Real estate expenses in the first three months of 2023 were approximately
$24,000 compared to $38,000 during the same period in 2022, a decrease of approximately $14,000 or 36.8%.
.
14
Depreciation, depletion, and amortization expenses for the first three months
of 2023 were $31,000 as compared to $17,000 for the same period in 2022, an increase of $14,000, or 82.4%. Amortization of the amount
for the full cost pool for the first three months of 2023 was $13,000 compared to zero dollars for the same period of 2022. The Company
re-evaluated its proved oil and natural gas reserve quantities as of December 31,2022. This re-evaluated reserve base was reduced for
oil and gas reserves that were produced or sold during the first three months of 2023 and adjusted for newly acquired reserves or for
changes in estimated production curves and future price assumptions. A year-to-date depletion rate of 5.733% for the three months ended
2023 was applied to the Company’s full cost pool of un-depleted capitalized oil and natural gas properties compared to a year-to-date
rate of 0.0% for the same period in 2022.

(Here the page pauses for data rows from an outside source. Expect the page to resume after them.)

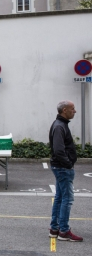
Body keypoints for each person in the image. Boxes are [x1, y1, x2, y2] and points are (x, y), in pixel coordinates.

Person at [49, 101, 81, 242]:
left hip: (61, 167)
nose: (75, 111)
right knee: (67, 199)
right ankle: (63, 231)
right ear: (64, 110)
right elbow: (59, 150)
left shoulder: (61, 125)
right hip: (63, 168)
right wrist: (68, 164)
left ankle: (55, 229)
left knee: (60, 198)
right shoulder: (59, 126)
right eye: (72, 109)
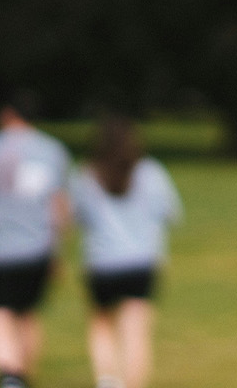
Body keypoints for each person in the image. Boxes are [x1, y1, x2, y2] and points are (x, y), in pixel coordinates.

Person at [0, 93, 72, 388]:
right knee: (27, 314)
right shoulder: (52, 150)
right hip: (37, 248)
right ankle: (23, 372)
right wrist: (58, 249)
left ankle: (9, 374)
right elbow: (60, 208)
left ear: (8, 114)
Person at [69, 115, 182, 388]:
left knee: (102, 326)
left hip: (101, 263)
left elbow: (74, 218)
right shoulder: (151, 172)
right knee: (136, 334)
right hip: (142, 262)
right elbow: (172, 213)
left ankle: (108, 380)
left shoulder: (86, 175)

Asset Retirement Obligation (“ARO”) expense for the first three
months of 2023 was approximately $302,000 as compared to approximately $143,000 for the same period in 2022, an increase of approximately
$159,000 or 111.2%. The ARO expense is calculated to be the discounted present value of the estimated future cost to plug and abandon
the Company’s wells.
General and administrative expenses for the first three months of 2023 were
approximately $758,000 as compared to approximately $590,000 for the same period of 2022, an increase of approximately $168,000 or 28.5%.
Gain on sale of property, During the first quarter of 2023, the
Company sold its interest in five operated wells and associated leasehold acreage in various counties in the state of Arkansas for
$104,000. At the time of the sale, the Company’s unamortized full cost pool was approximately $230,000. The Company determined
that an adjustment to capitalized costs for this sale would significantly alter the relationship between capitalized costs and
proved oil and gas reserves. As a result, the Company recorded a gain on the sale of the property in the amount of $104,000 related
to the sale. In determining the gain on the sale of the property. The Company considered that the Company’s most recent
reserve report contained no reserves associated with the property sold, and therefore, no adjustment to capitalized costs was
necessary.
Financial Condition and Liquidity
The Company's operating capital needs, as well as its capital spending program
are generally funded from cash flow generated by operations. Because future cash flow is subject to several variables, such as the level
of production and the sales price of oil and natural gas, the Company can provide no assurance that its operations will provide cash sufficient
to maintain current levels of capital spending. Accordingly, the Company may be required to seek additional financing from third parties
to fund its exploration and development programs.